* **Instrução A**
Responda com base no trecho sobre a Ressurreição:
(i) Quem é citada como a única exceção entre os que viam tudo como irremediavelmente perdido?
(ii) A quem a alma de Nosso Senhor apareceu assim que se separou do corpo?
(iii) O que fez cada um dos apóstolos e discípulos que haviam fugido durante a Paixão?
* **Instrução B**
Transcreva sem nenhuma alteração a parte do trecho sobre a Ressurreição que começa em "Imaginemos, se pudermos, a" e vai até "um espetáculo extraordinário.".

* **Trecho fornecido**

Plinio Corrêa de Oliveira (Extraído de conferências de 18/4/1981 e 21/4/1984)

Preciosos ensinamentos da Ressurreição

Da gloriosa Ressurreição de Cristo, pondera Dr. Plinio, não só refulgem consoladoras alegrias, como também dela se depreendem importantes lições para o homem fiel, à luz das quais deve este pautar sua trajetória rumo à eterna bem-aventurança.

 

Durante os três dias em que Nosso Senhor esteve morto, aos olhos dos que O conheceram, com exceção de Maria Santíssima, tudo parecia irremediavelmente perdido. “Morreu!”, pensavam eles. “Correram a pedra sobre a entrada do sepulcro, e a escuridão envolveu o corpo d’Ele. Acabou, não resta mais nada!”

Indizível alegria das almas dos justos

Ora, restava tudo. A história da salvação dos homens apenas começara. Assim que a alma santíssima de Nosso Senhor se separou do corpo sagrado, apareceu às almas dos justos que aguardavam — algumas há milênios — a Redenção e a abertura das portas do Céu.

Imaginemos, se pudermos, a emoção da alma de São José em contato com a de seu Filho, ou a felicidade indizível da alma de Adão e a de Eva, constatando que, afinal, o pecado por eles cometido, o pecado que provocara a decadência do gênero humano, estava perdoado e sua culpa redimida! E do mesmo modo, o júbilo ímpar da alma de tantos outros justos, patriarcas e profetas do Antigo Testamento ali reunidos, que aclamaram o aparecimento de Quem os libertava daquela longa espera. Esse encontro foi, sem dúvida, um espetáculo extraordinário.

Na pior das horas, refúgio junto a Maria

Contudo, para os apóstolos e discípulos que haviam fugido durante a Paixão, essa realidade espiritual e gloriosa era inteiramente desconhecida. Pelo contrário, achavam-se abatidos, prostrados, horrorizados, sem vislumbrar saída alguma para a dramática situação em que estavam. Cada qual se escondeu como pôde, esperando que a efervescência dos acontecimentos se extinguisse e a normalidade da vida de todos os dias fizesse com que deles se esquecessem.

* **Dados registrados**
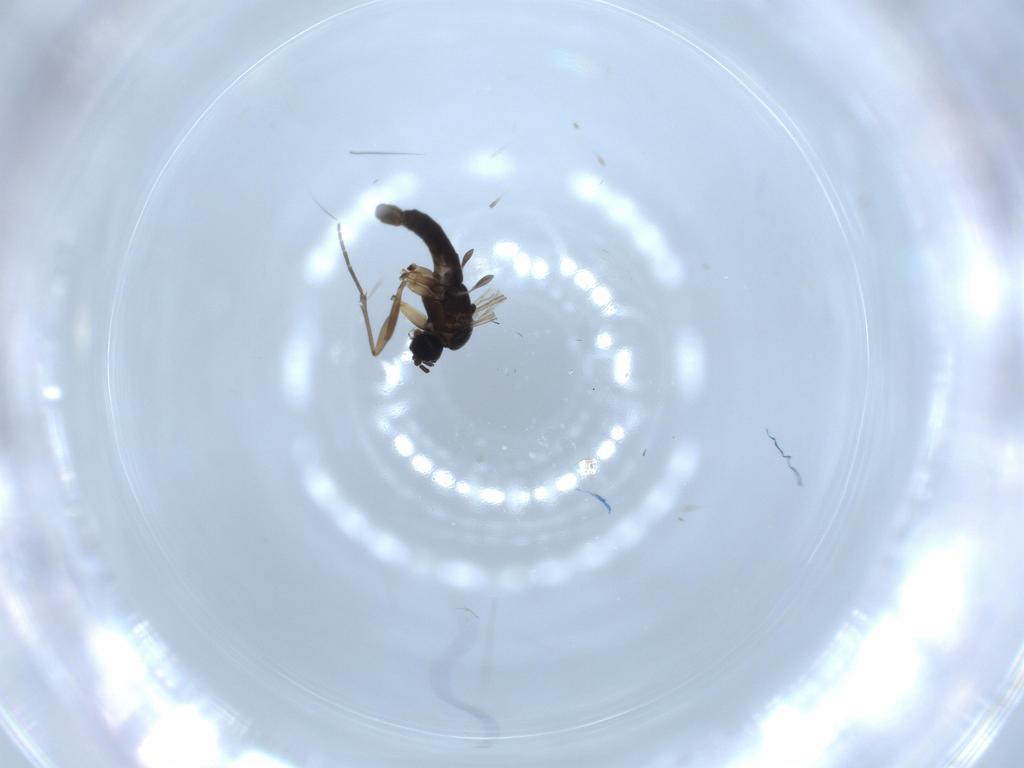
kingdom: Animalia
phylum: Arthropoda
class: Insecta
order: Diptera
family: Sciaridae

==

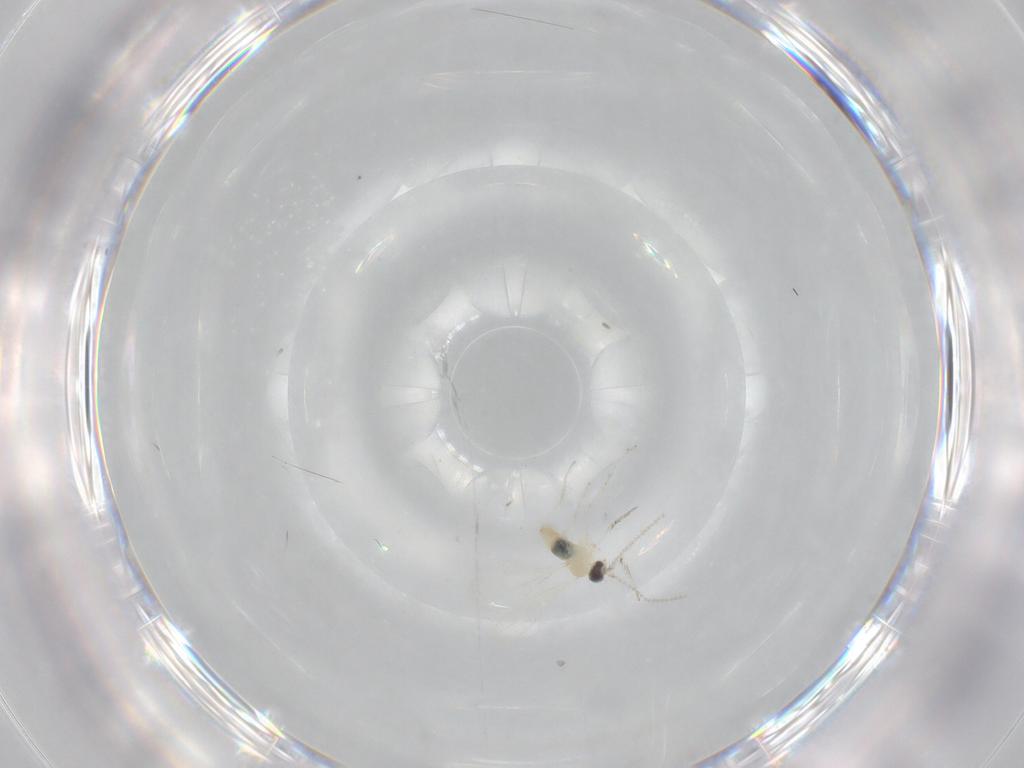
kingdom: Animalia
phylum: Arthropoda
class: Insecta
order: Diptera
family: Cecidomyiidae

* * *

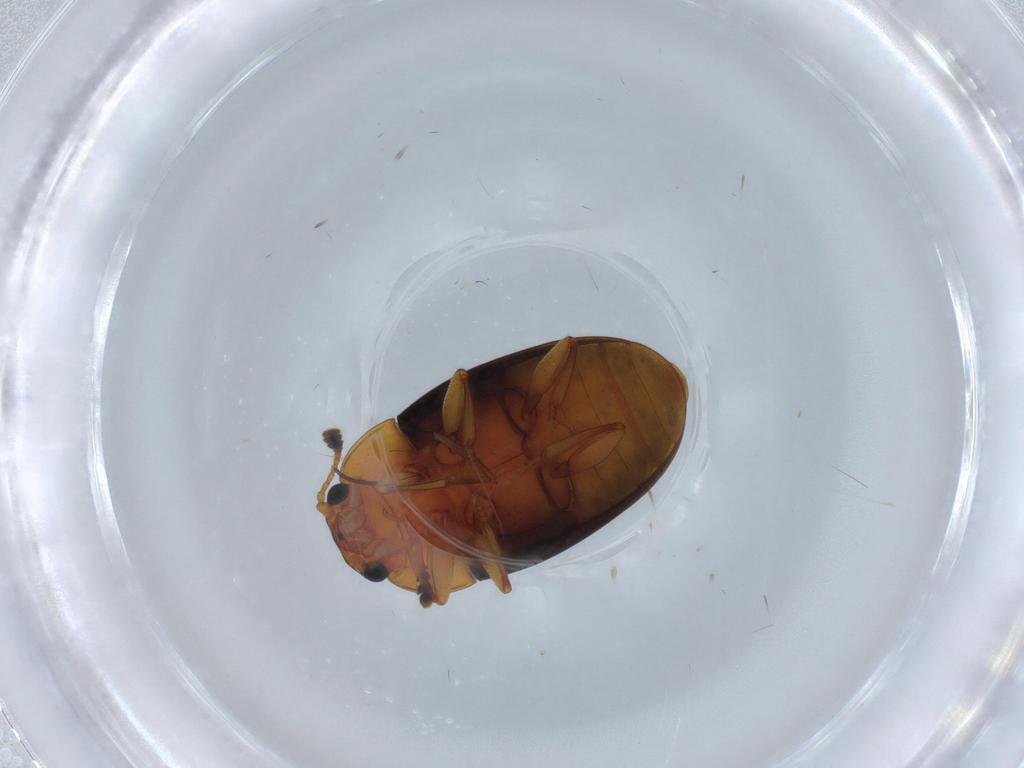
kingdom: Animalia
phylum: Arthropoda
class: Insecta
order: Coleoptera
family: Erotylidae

* **Resposta A**
(i) Maria Santíssima.
(ii) Às almas dos justos que aguardavam, algumas há milênios, a Redenção e a abertura das portas do Céu.
(iii) Cada um se escondeu como pôde, à espera de que a efervescência dos acontecimentos se extinguisse e de que a normalidade da vida cotidiana fizesse com que os outros se esquecessem deles.

* **Resposta B**
Imaginemos, se pudermos, a emoção da alma de São José em contato com a de seu Filho, ou a felicidade indizível da alma de Adão e a de Eva, constatando que, afinal, o pecado por eles cometido, o pecado que provocara a decadência do gênero humano, estava perdoado e sua culpa redimida! E do mesmo modo, o júbilo ímpar da alma de tantos outros justos, patriarcas e profetas do Antigo Testamento ali reunidos, que aclamaram o aparecimento de Quem os libertava daquela longa espera. Esse encontro foi, sem dúvida, um espetáculo extraordinário.